C’est ce que montre le résultat du jour: le «mauvais» expéditeur de l’initiative, parce que de gauche, compte moins que les intérêts monétaires particuliers. C’est un cas d’école de démocratie directe: en promettant les bons avantages, les syndicats peuvent obtenir des voix même dans le camp de l’UDC.

5) Augmenter l’âge de la retraite n’est pas une solution convaincante tant que les personnes âgées ont du mal à trouver du travail

La Suisse se voit volontiers comme un pays où l’on travaille dur. Et même si l’image de l’Helvète méticuleux et laborieux ne résiste pas toujours aux comparaisons internationales, la valeur accordée au travail se reflète régulièrement dans les résultats des votations populaires. Comme lorsqu’il s’est agi de durcir les conditions d’octroi de l’assurance chômage (2010) ou de refuser l’introduction de six semaines légales de vacances pour tous (2012).

Or les Suisses ont dit «non» ce dimanche à une très nette majorité à l’initiative de la jeunesse libérale qui voulait relever l’âge de la retraite à 66 ans, puis l’indexer sur l’espérance de vie.
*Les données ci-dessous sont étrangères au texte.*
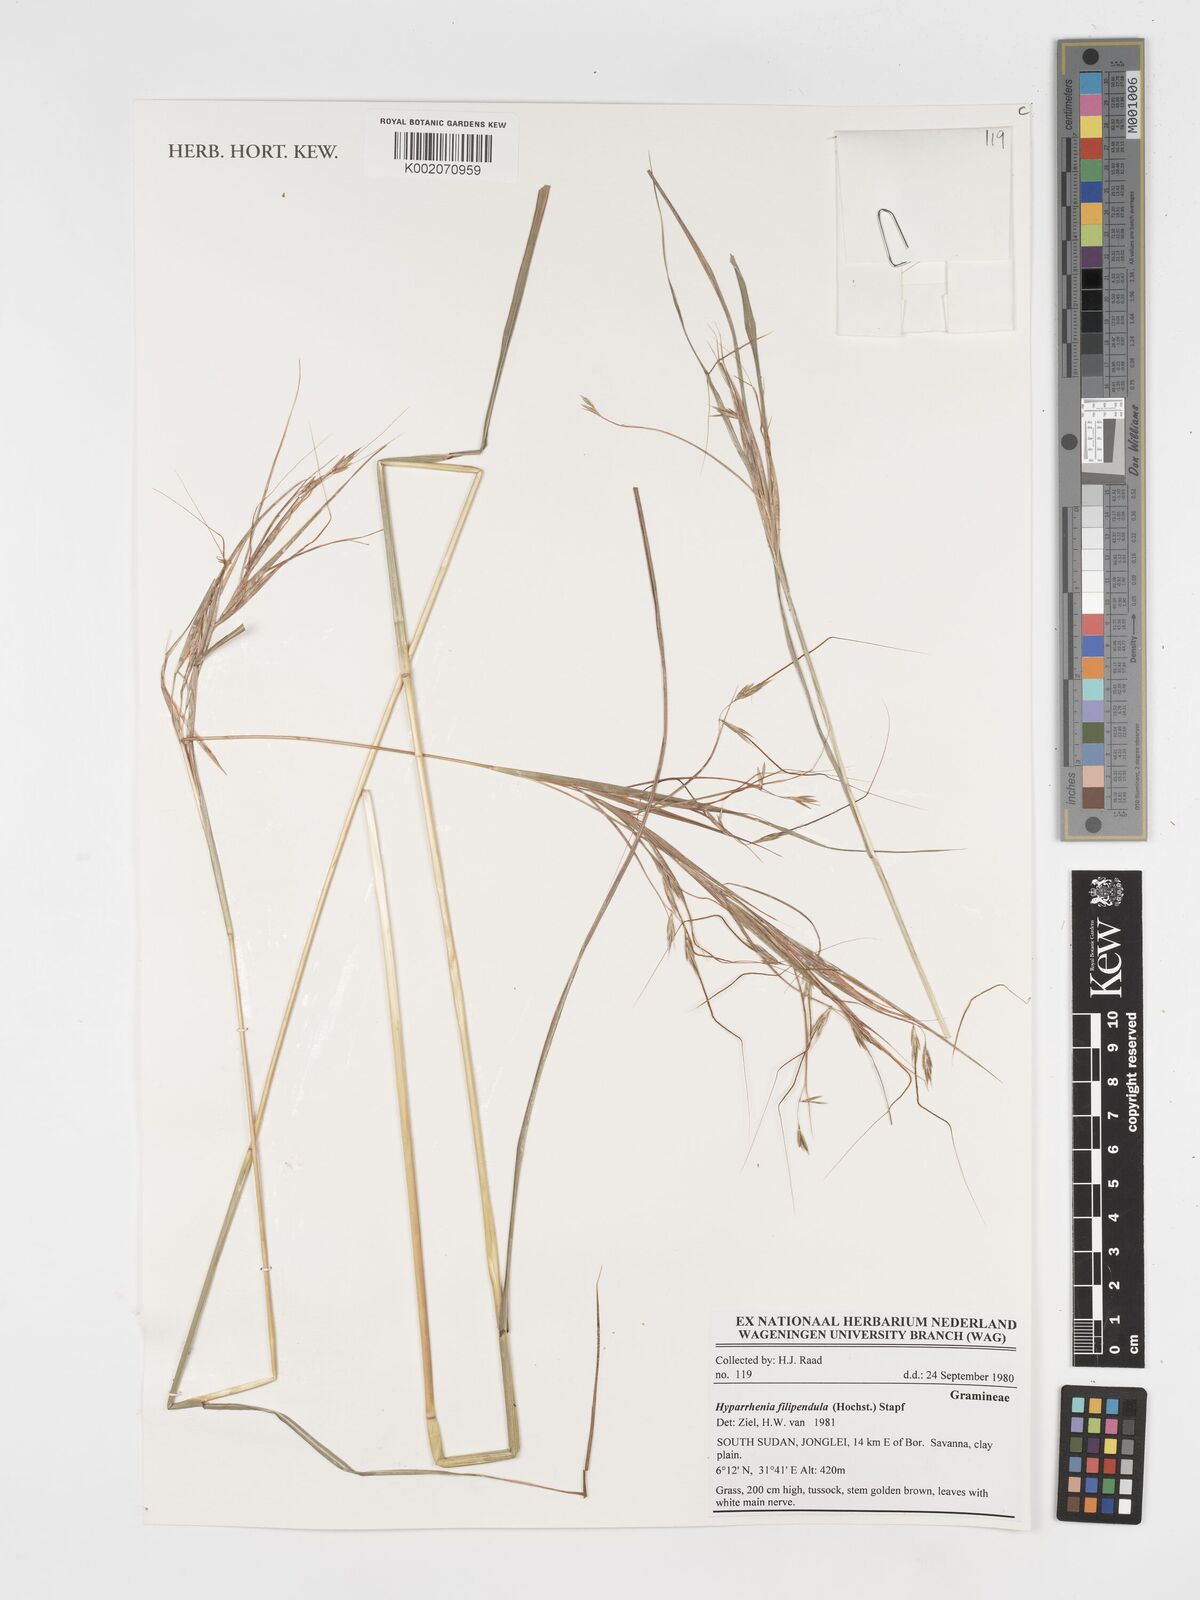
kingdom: Plantae
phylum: Tracheophyta
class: Liliopsida
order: Poales
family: Poaceae
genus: Hyparrhenia
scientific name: Hyparrhenia filipendula
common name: Tambookie grass
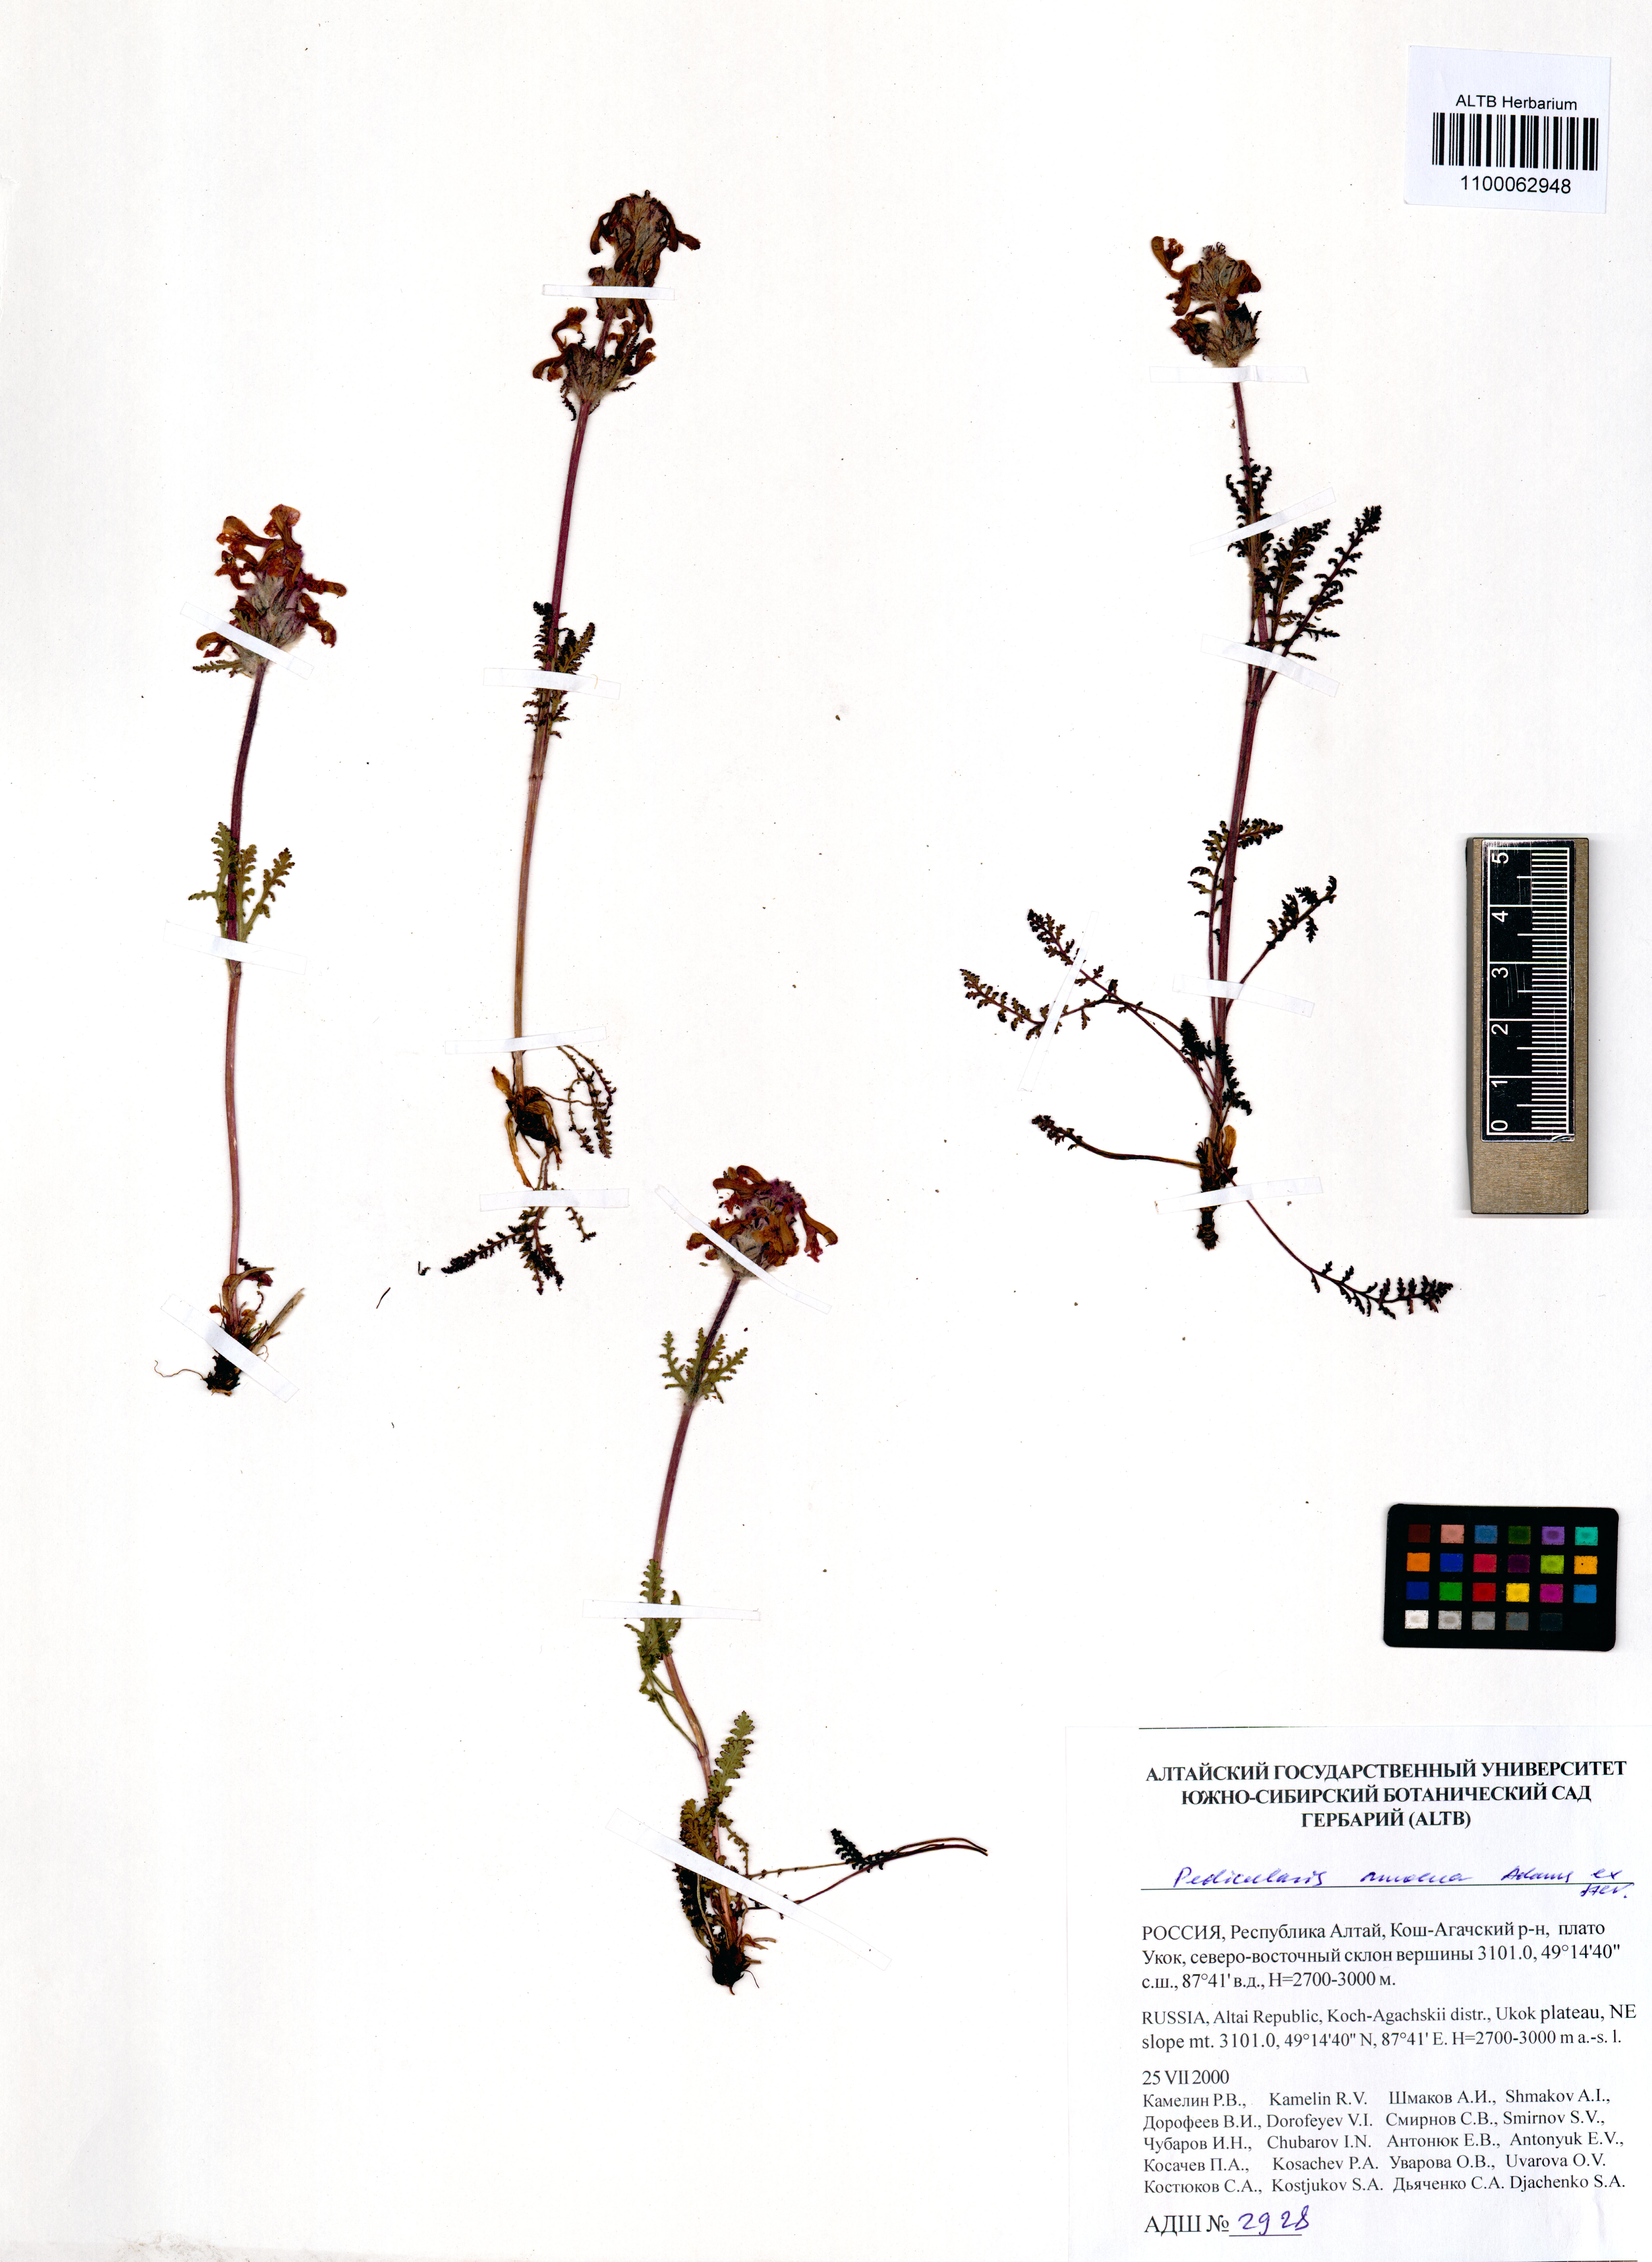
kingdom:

Fixé lors de l’introduction de l’AVS en 1948, l’âge de la retraite à 65 ans apparaît comme un totem indéboulonnable. Une décision qui peut sembler paradoxale, alors même que de nombreux pays font déjà travailler leurs citoyens et citoyennes au-delà de ce seuil pour faire face à la hausse de l’espérance de vie et au vieillissement de la population.

L’explication est à trouver sur le marché du travail. Les difficultés rencontrées par les seniors dans leur vie professionnelle et les problèmes à retrouver un emploi lorsqu’ils se retrouvent au chômage sont les deux arguments les plus souvent évoqués pour justifier le non de ce dimanche, selon les sondages d’opinion menés avant la votation.

Le problème est particulièrement criant en Suisse, où 54% des personnes touchées par le chômage de longue durée ont entre 55 et 64 ans, selon les données de l’Organisation de coopération et de développement économique (OCDELien externe). Cette proportion est plus élevée de 11 points de pourcentage que la moyenne des pays de l’OCDE (43%). La Neue Zürcher Zeitung a pointé durant la campagne la responsabilité des employeurs et particulièrement les préjugés tenaces des responsables des ressources humaines à l’égard de cette catégorie d’âge, jugée moins innovante et flexible, ceci en dépit d’études qui démontrent le contraire.

«Les entreprises peuvent faire beaucoup pour diminuer les discriminations liées à l’âge, qui sont très proéminentes sur le marché du travail. Elles concernent non seulement l’embauche, mais aussi l’accès à la formation», relève Shruti Singh, économiste à l’OCDE et responsable des travaux sur les politiques relatives au vieillissement et à l’emploi.

Reste à voir si cet appel à la responsabilité des entreprises suffira à changer la donne, ou si des mesures plus coercitives seront nécessaires. Cette question doit dans tous les cas devenir une priorité politique. Dans le cas contraire, la prochaine votation sur le relèvement de l’âge de la retraite se dirigera elle aussi vers un échec certain.